Zand verbrak het sombere zwijgen waar ze al die tijd in voortzwoegden. Hij wees naar de bergtoppen, zonder zijn pas in tehouden.
'Die bergen daar worden de Schaduwen van de Hormoth genoemd, geloof ik.' Hij gebaarde naar een plek tussen de hoogste toppen in. 'Daar ergens begint het Schimmenpad.'
Brior kneep zijn ogen toe en loerde in de aangegeven richting. Hij schudde zijn hoofd.
'Meestal gaan de sferen van de geestenwereld aan mij voorbij, maar dat het daarginds niet pluis is, dat voel zelfs ik. '
Een druilregen begeleidde hen op hun gang naar het Schimmenpad. Ergens halverwege de middag doken ze de Schaduwen van de Hormoth in. Bijna letterlijk. Het pad slingerde honderden passen naar beneden, in de richting van een wirwar van kloven en valleien.
'Het lijkt wel wat op onze eerste dagen in de Hyurgish,' zei Brior. 'De vergezichten zijn prachtig, maar waar het op neerkomt is dat daar beneden gevaren loeren.'
Het hield op met regenen, de wolken leken uiteen te worden gescheurd. Een waterig zonnetje zond zijn stralen langs de bergflanken en deed vergeefse pogingen de kloof die ze betraden van zijn in schemering bewaarde geheimenissen te beroven. Tegelijk stak een warrelende koude wind op die huilend door de kloven en langs de rotsformaties vol scheuren en gaten begon te blazen.
'Maerameí,' bromde Leandas. 'Alvae c'homenth.'
Brior keek hem fronsend aan.
'Sombere woorden. Maar wat betekenen ze?'
D'Anjal draaide zich om en zei: 'De Alvií voelt de nabijheid van de schaduw. Ik ben geneigd hem gelijk te geven.'
Esme beaamde dat.
Ze vervolgden hun weg en werden weldra opgeslokt door de duistere diepten van een smalle kloof. Op een hoop stenen stond een verweerd bord met runentekens. D'Anjal slaagde er in de tekst deels te ontcijferen.
'Hier begint het Schimmenpad,' zei hij. 'Ik denk dat er dit staat: "Reiziger, betreed de wereld van het schimmenrijk, als u dat wenst of als u niet anders kunt. Zwijg, haast u en kijk niet op of om. Het pad is..." De rest kan ik niet lezen.'
'Zoals destijds, in de geestvelden,' zei Bougiac met een ondertoon van bezorgdheid in zijn stem. 'Recht voor je uit kijken en niet reageren op wat zich in je ooghoek en in je geest afspeelt. Maar dit is in Gormorod. Ik weet niet of dat het erger maakt. Ook het Schimmenpad is een wereld waar wij geen grip op hebben.'
D'Anjal wreef nadenkend over zijn kin. Toen klopte hij op het gevest van Rastoth en zette de eerste schreden op het Schimmenpad. Bougiac kwam naast hem lopen.

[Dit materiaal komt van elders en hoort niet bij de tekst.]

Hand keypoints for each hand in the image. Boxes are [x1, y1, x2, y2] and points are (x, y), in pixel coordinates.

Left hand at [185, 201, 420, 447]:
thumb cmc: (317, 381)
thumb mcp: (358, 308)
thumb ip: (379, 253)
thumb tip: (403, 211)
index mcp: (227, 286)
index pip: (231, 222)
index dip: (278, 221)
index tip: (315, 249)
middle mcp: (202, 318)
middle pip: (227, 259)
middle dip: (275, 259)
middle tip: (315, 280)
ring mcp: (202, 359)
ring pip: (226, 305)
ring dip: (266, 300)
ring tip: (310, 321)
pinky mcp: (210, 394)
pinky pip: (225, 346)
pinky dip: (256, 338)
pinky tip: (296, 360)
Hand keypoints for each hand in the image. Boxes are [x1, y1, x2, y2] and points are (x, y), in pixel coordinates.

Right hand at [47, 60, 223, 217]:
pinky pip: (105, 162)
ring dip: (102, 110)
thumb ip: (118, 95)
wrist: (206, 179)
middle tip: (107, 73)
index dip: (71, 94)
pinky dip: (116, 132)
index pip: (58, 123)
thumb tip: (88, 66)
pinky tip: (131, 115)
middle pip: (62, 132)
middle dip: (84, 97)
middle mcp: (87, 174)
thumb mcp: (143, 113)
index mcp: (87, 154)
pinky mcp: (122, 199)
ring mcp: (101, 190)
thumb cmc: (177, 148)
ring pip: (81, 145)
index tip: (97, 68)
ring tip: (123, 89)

'We zijn al een hele tijd geen levende wezens meer tegengekomen,' constateerde hij.
'De vraag is of dat goed is,' antwoordde D'Anjal peinzend.
Allengs werd het stil om hen heen.
'Ogen kijke naar onsh,' meldde Esme met trillende stem.

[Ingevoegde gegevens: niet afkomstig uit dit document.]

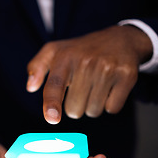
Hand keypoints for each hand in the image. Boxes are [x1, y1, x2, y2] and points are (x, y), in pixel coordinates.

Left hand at [26, 25, 152, 123]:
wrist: (120, 39)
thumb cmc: (81, 51)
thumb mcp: (55, 51)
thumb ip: (37, 67)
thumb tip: (31, 87)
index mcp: (65, 57)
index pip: (55, 84)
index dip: (52, 103)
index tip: (52, 119)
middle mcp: (86, 62)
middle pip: (74, 109)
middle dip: (76, 105)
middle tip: (81, 89)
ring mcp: (107, 68)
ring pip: (93, 111)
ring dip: (92, 106)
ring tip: (95, 87)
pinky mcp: (126, 76)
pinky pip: (112, 108)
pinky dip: (109, 104)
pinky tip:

'Voor je kijken en doorlopen,' bromde Bougiac.
De kloof maakte een scherpe bocht. Het pad dook opnieuw de diepte in. Recht voor hen zagen ze een klein bos vol kaarsrechte zwarte boomstammen waaruit eigenaardig kronkelende bladloze takken groeiden.
Joc'h keek onwillekeurig opzij, toen iets in zijn ooghoek bewoog. Een van de takken graaide naar hem. Gretige vingers van bemost hout schampten langs zijn tuniek. Hij sprong opzij, van het pad af, en slaakte een kreet van schrik. Een schaduwflard maakte zich los van achter een boomstam en gleed in zijn richting.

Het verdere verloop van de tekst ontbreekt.